Continue the MaxCompute data shipping guide from its last line.

## Start TEXT EXCERPT

Create a data shipping job of the new version to ship data to MaxCompute - Simple Log Service

After Log Service collects logs, you can ship the logs to a MaxCompute table for data storage and analysis. This topic describes how to create a data shipping job of the new version to ship data to MaxCompute.

Prerequisites

A project and a Logstore are created. For more information, see Create a project and a Logstore.
Logs are collected. For more information, see Data collection overview.
A MaxCompute partitioned table is created in the region where the Log Service project resides. For more information, see Create tables.

Usage notes

Important

You can use the new version of the data shipping feature to ship data to MaxCompute only in the following regions: China (Beijing), China (Zhangjiakou), China (Hangzhou), China (Shanghai), China East 2 Finance, China (Shenzhen), China South 1 Finance, China (Chengdu), China (Hong Kong), Germany (Frankfurt), Malaysia (Kuala Lumpur), US (Virginia), US (Silicon Valley), Japan (Tokyo), Singapore, Indonesia (Jakarta), and UK (London). If you want to use the feature in other regions, submit a ticket.

If a field value of the char type or varchar type exceeds a specified length, the value is truncated after the value is shipped to MaxCompute, and the excess part is discarded.
For example, if the maximum length is set to 3 and a field value is 012345, the value is truncated to 012 after the value is shipped to MaxCompute.
If a field value of the string type, char type, or varchar type is an empty string, the value is converted to Null after the value is shipped to MaxCompute.
A field value of the datetime type must be in the YYYY-MM-DD HH:mm:ss format. Multiple spaces can exist between DD and HH. If a field value of the datetime type is in an invalid format, the value can be shipped to MaxCompute but the value is converted to Null.
If a field value of the date type is in an invalid format, the value can be shipped to MaxCompute but the value is converted to Null.
If the number of digits after the decimal point in a field value of the decimal type exceeds a specified limit, the value is rounded and truncated. If the number of digits before the decimal point exceeds a specified limit, the system discards the entire log as dirty data and increases the number of failed logs.
By default, dirty data is discarded during data shipping.
If a value that does not exist in a log is shipped to MaxCompute, the value is converted to a default value or Null.
- If a default value is specified when you create a MaxCompute table, a value that does not exist in a log is converted to the default value after the value is shipped to MaxCompute.
- If no default value is specified when you create a MaxCompute table and the value Null is allowed, a value that does not exist in a log is converted to Null after the value is shipped to MaxCompute.
You can run a maximum of 64 data shipping jobs to ship data to MaxCompute at the same time. A maximum of 10 MB of data can be written to each MaxCompute partition per second.

Procedure

Log on to the Simple Log Service console.
In the Projects section, click the project you want.
Choose Log Storage > Logstores. On the Logstores tab, find the Logstore that you want to manage, click >, and then choose Data Processing > Export > MaxCompute.
Move the pointer over MaxCompute and click +.

In the Data Shipping to MaxCompute panel, configure the parameters and click OK.

Set the Shipping Version parameter to New Version(Recommended). The following table describes the parameters.

Parameter	Description
Job Name	The name of the data shipping job.
Display Name	The display name of the data shipping job.

## End TEXT EXCERPT
## Start RECORDS PROVIDED

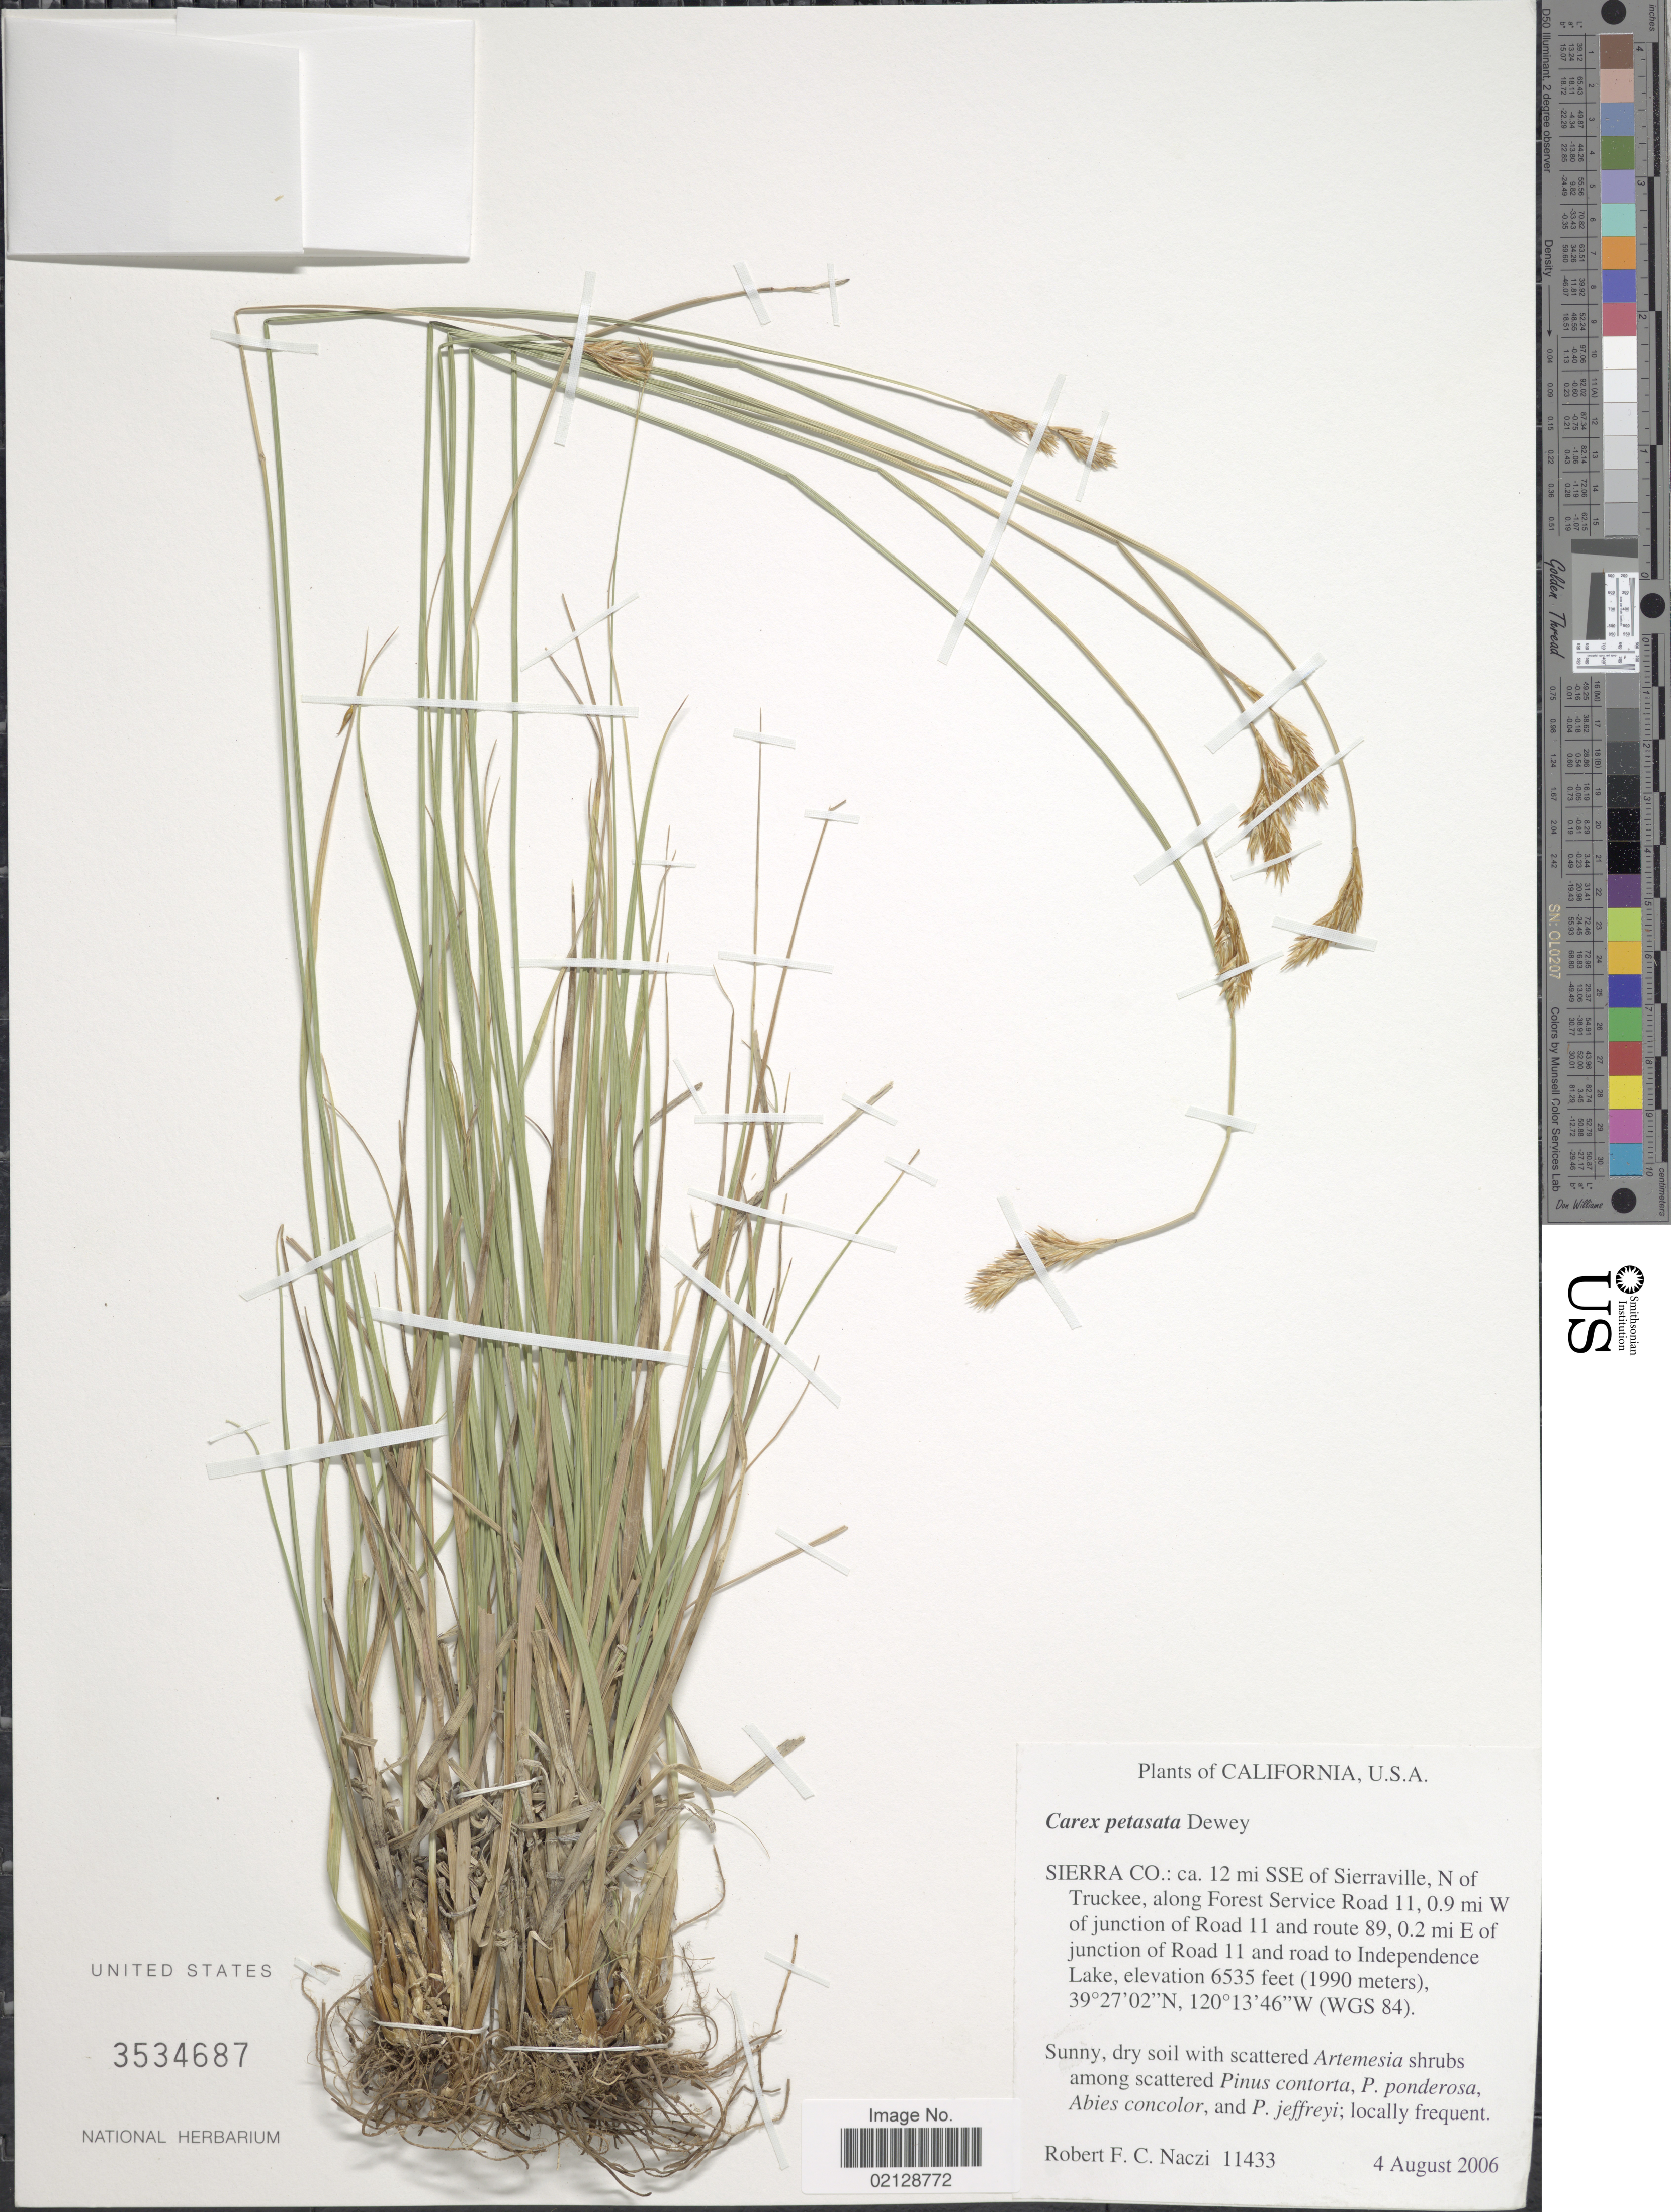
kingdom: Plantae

## End RECORDS PROVIDED
## Start RECORDS PROVIDED

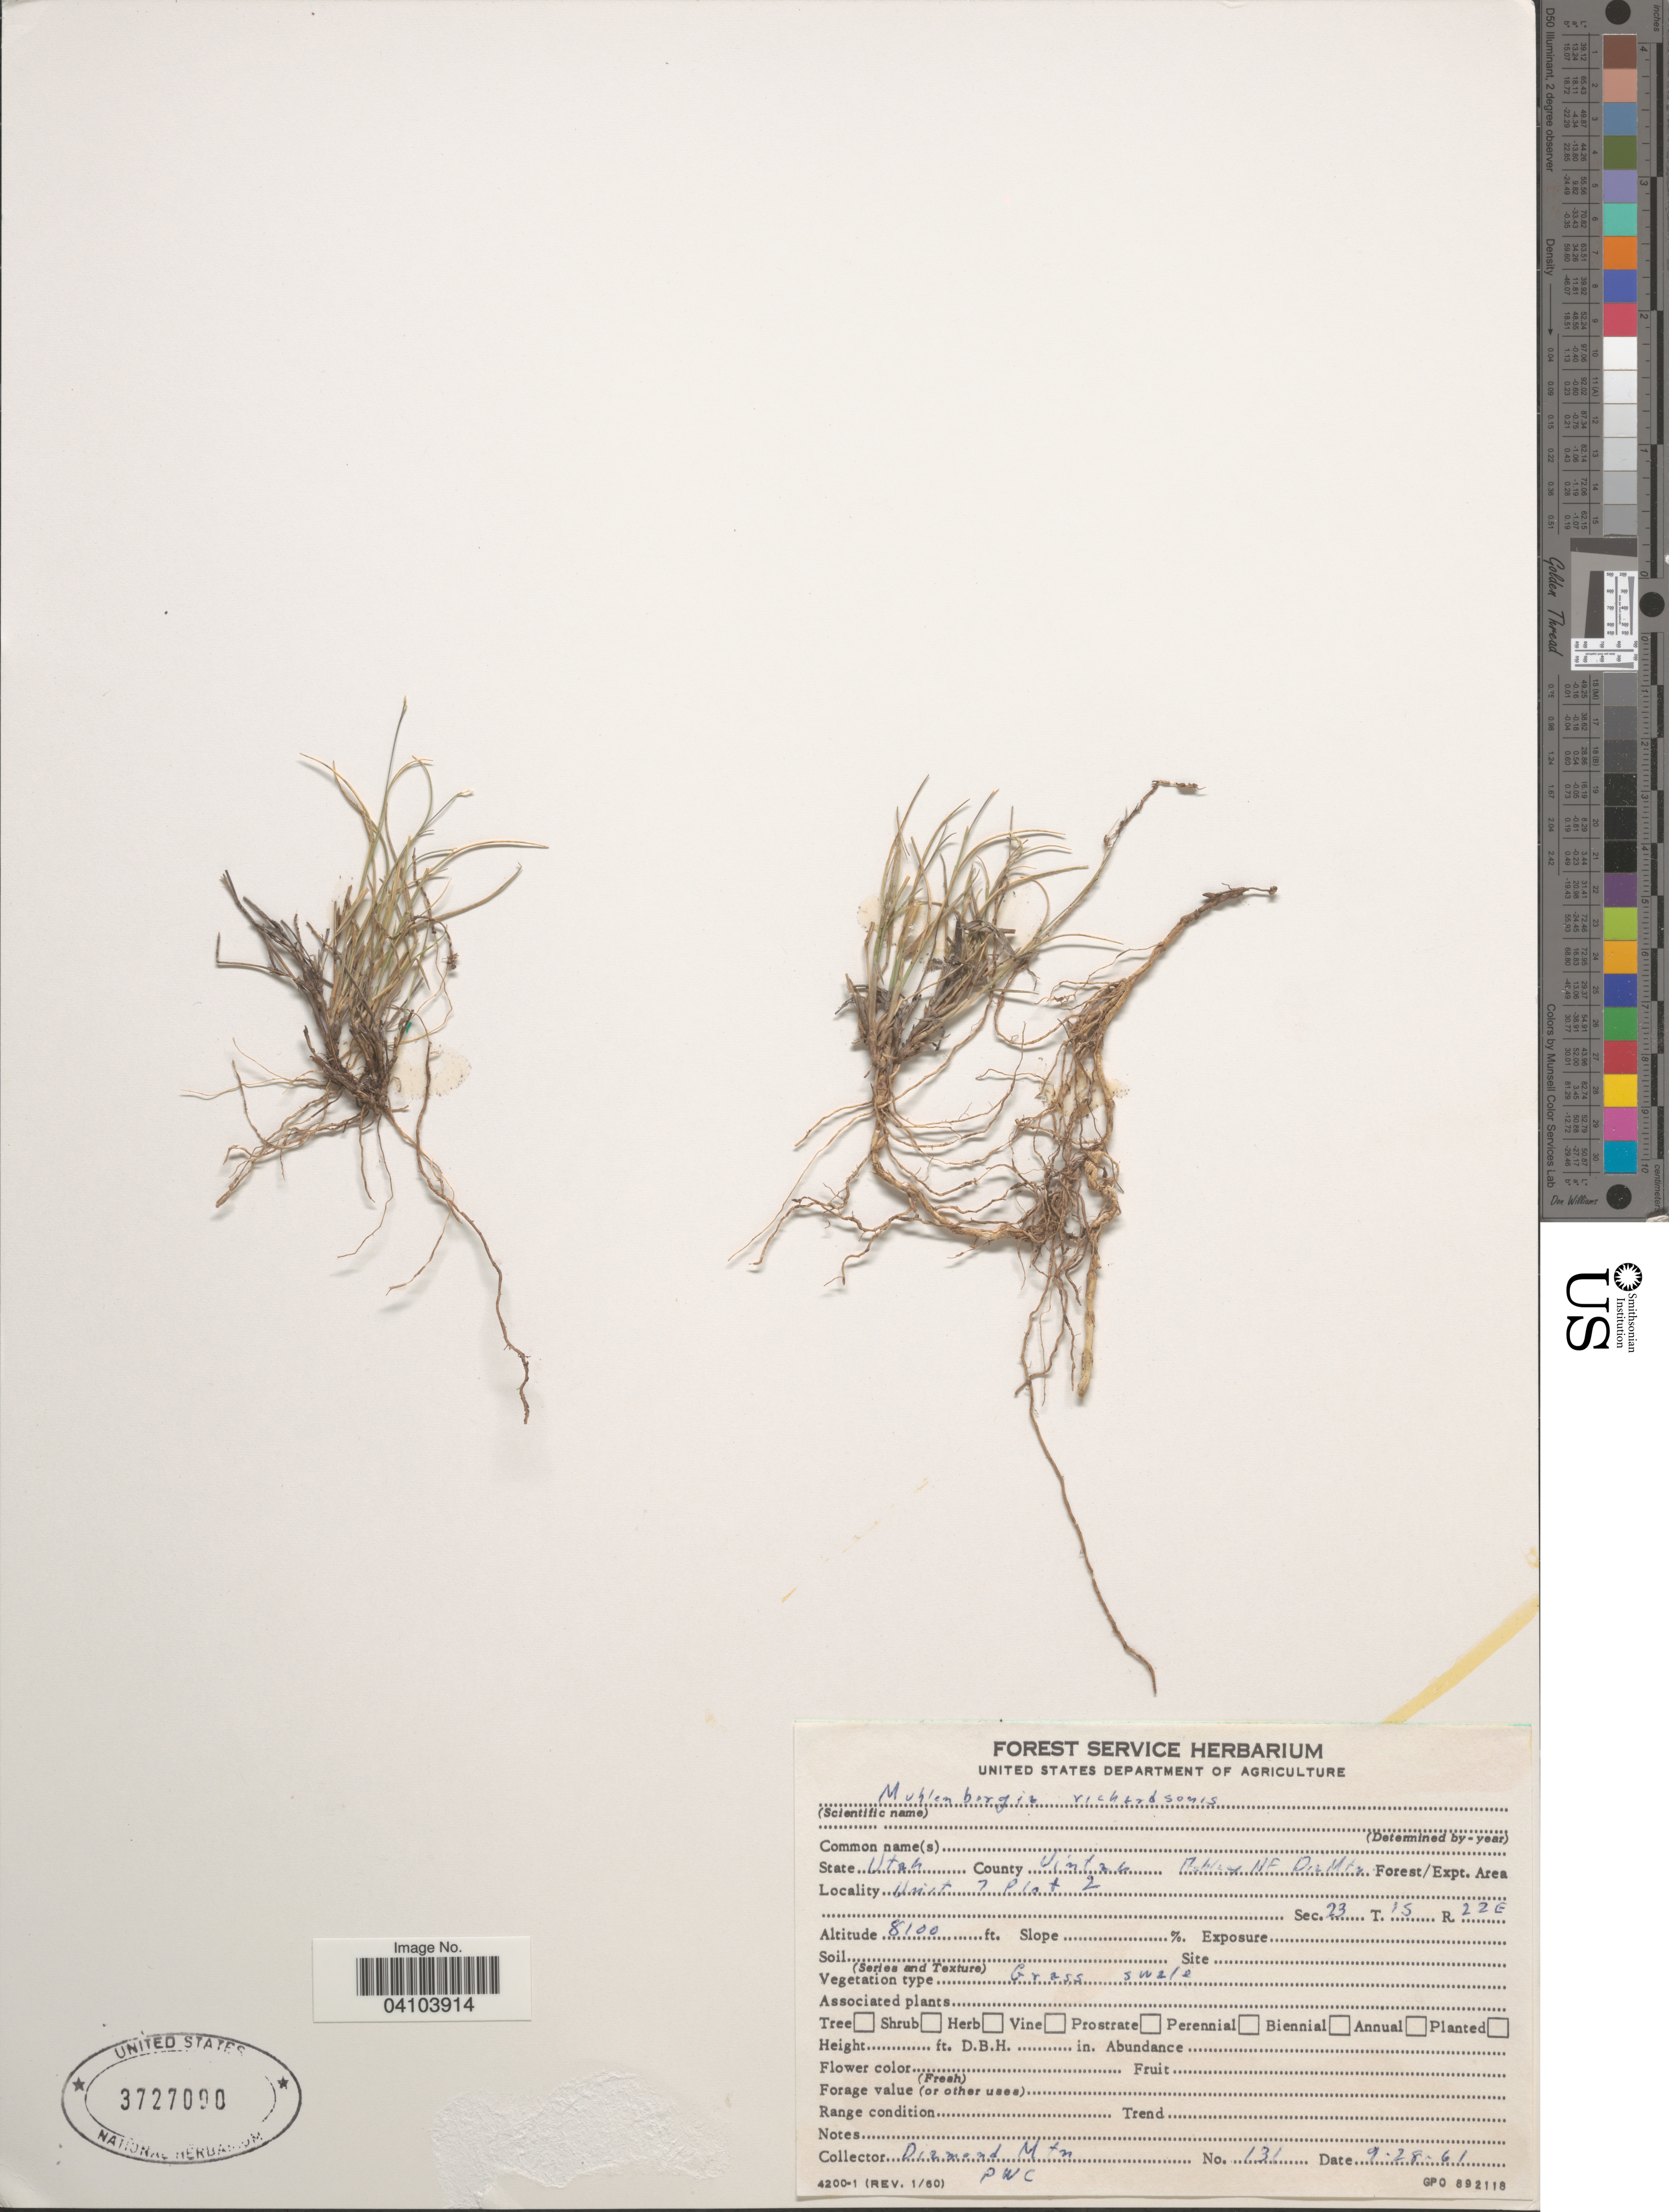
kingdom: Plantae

## End RECORDS PROVIDED

WRITTEN RESPONSE:
Job Description	The description of the data shipping job.
Destination Region	The region where the project of the MaxCompute table resides.
MaxCompute Endpoint	The endpoint for the region where your MaxCompute project resides. For more information, see Endpoints.
Tunnel Endpoint	The Tunnel endpoint for the region where your MaxCompute project resides. For more information, see Endpoints.
MaxCompute Project Name	The MaxCompute project to which the MaxCompute table belongs.
Table Name	The name of the MaxCompute table.
Read Permissions on Log Service	The method that is used to authorize the MaxCompute data shipping job to read data from the Logstore. Default Role: The MaxCompute data shipping job assumes the AliyunLogDefaultRole system role to read data from the Logstore. For more information, see Read data from a Logstore by using a default role. Custom Role: The MaxCompute data shipping job assumes a custom role to read data from the Logstore. You must grant the custom role the permissions to read data from the Logstore. Then, enter the Alibaba Cloud Resource Name (ARN) of the custom role in the Read Permissions on Log Service field. For more information, see Read data from a Logstore by using a custom role.
Write Permissions on MaxCompute	The method that is used to authorize the MaxCompute data shipping job to write data to the MaxCompute table. Default Role: The MaxCompute data shipping job assumes the AliyunLogDefaultRole system role to write data to the MaxCompute table. For more information, see Write data to MaxCompute by using a default role. Custom Role: The MaxCompute data shipping job assumes a custom role to write data to the MaxCompute table. You must grant the custom role the permissions to write data to the MaxCompute table. Then, enter the ARN of the custom role in the Write Permissions on MaxCompute field. If the Log Service project and the MaxCompute project belong to the same Alibaba Cloud account, obtain the ARN by following the instructions that are provided in Ship data within an Alibaba Cloud account. If the Log Service project and the MaxCompute project belong to different Alibaba Cloud accounts, obtain the ARN by following the instructions that are provided in Ship data across Alibaba Cloud accounts. AccessKey Pair: The MaxCompute data shipping job uses the AccessKey pair of a RAM user to write data to the MaxCompute table. For more information, see Write data to MaxCompute by using a RAM user.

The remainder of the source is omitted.